Selected text:
Audits can find customer service flaws

The only way to really know if you're delivering good customer service is to put yourself in the customer's shoes, experts say. Credit: iStock
It takes only one bad experience to lose a customer.
Some 89 percent of consumers began doing business with a competitor following a poor customer experience, according to a 2011 survey commissioned by RightNow.
The only way to really know if you're delivering good customer service is to put yourself in the customer's shoes, and that starts with conducting ongoing audits to gauge all aspects of the customer experience, experts say.
"I think that companies assume they're doing a good job," but their customers might not agree, says Randi Busse, president of Workforce Development Group, an Amityville-based customer service/retention coaching and training firm. Often, they get too wrapped up in the day-to-day to really take a step back and assess their overall customer relations, she notes.
Performance audits
Monitoring should be ongoing, Busse says; an audit should be conducted as part of your regular course of business.
"It starts with 'hello' " -- literally, she explains, adding that many businesses don't even realize how their employees are answering their phones.
Busse once called a prospective client -- a limousine service -- and the person on the other end barked, "Limousines." No "Hello" or "May I help you," she notes.
Optimally, you want a live person answering your phone rather than a recording, and you want that person trained on how you'd like customers greeted.
"You can't assume people know how to answer the phone, because they don't," says Sydney Barrows, a New York City-based customer experience specialist and author of "Uncensored Sales Strategies" (Entrepreneur Press; $19.95). "You can't count on people working for you using their own personal standards."
Make sure employees understand what your standards are and what guidelines you want them to use, she notes. Also empower your people to be able to make a decision and solve a customer's problem if it arises, Barrows says. "It's important for them to know how far they should go," she explains.
Don't just focus on one department when it comes to training.
"Customer service is about the entire organization," says David Sank, chief operating officer and executive vice president of sales and marketing for Calico Cottage, an Amityville-based supplier of fudge ingredients, equipment, marketing and merchandising support. The company, which worked with Busse, recently completed a customer service audit and extensive companywide training.

The task:
Reproduce a passage of the customer service article, beginning with the words "Audits can find" and ending after the words "lose a customer.". The records have nothing to do with the customer service article.

Source information:
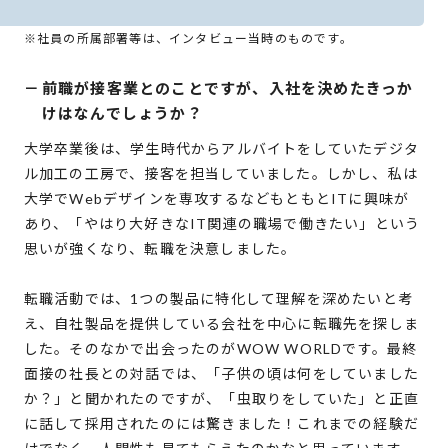
※社員の所属部署等は、インタビュー当時のものです。
－
前職が接客業とのことですが、入社を決めたきっか
けはなんでしょうか？
大学卒業後は、学生時代からアルバイトをしていたデジタ
ル加工の工房で、接客を担当していました。しかし、私は
大学でWebデザインを専攻するなどもともとITに興味が
あり、「やはり大好きなIT関連の職場で働きたい」という
思いが強くなり、転職を決意しました。
転職活動では、1つの製品に特化して理解を深めたいと考
え、自社製品を提供している会社を中心に転職先を探しま
した。そのなかで出会ったのがWOW WORLDです。最終
面接の社長との対話では、「子供の頃は何をしていました
か？」と聞かれたのですが、「虫取りをしていた」と正直
に話して採用されたのには驚きました！これまでの経験だ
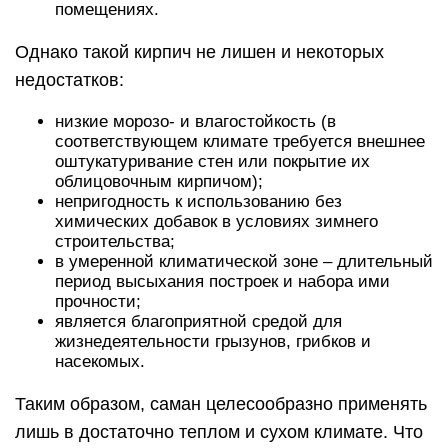
помещениях.
Однако такой кирпич не лишен и некоторых
недостатков:
низкие морозо- и влагостойкость (в
соответствующем климате требуется внешнее
оштукатуривание стен или покрытие их
облицовочным кирпичом);
непригодность к использованию без
химических добавок в условиях зимнего
строительства;
в умеренной климатической зоне – длительный
период высыхания построек и набора ими
прочности;
является благоприятной средой для
жизнедеятельности грызунов, грибков и
насекомых.
Таким образом, саман целесообразно применять
лишь в достаточно теплом и сухом климате. Что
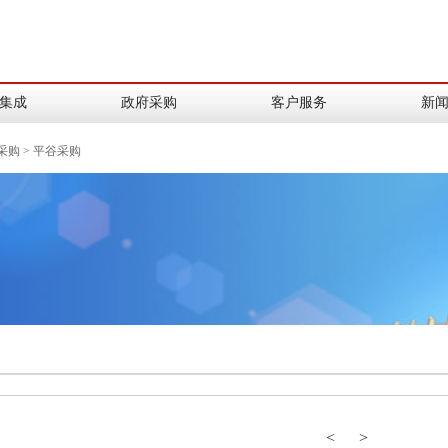
集成
政府采购
客户服务
新
采购
> 平谷采购
<
>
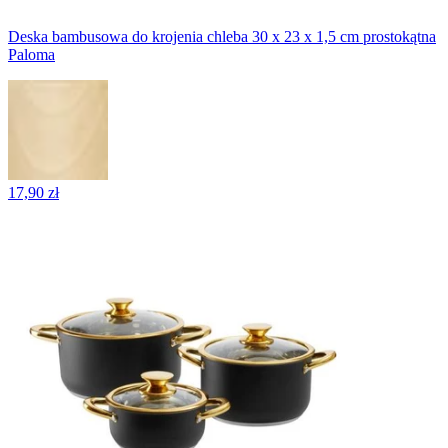
Deska bambusowa do krojenia chleba 30 x 23 x 1,5 cm prostokątna
Paloma
17,90 zł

Solution below:
Audits can find customer service flaws

The only way to really know if you're delivering good customer service is to put yourself in the customer's shoes, experts say. Credit: iStock
It takes only one bad experience to lose a customer.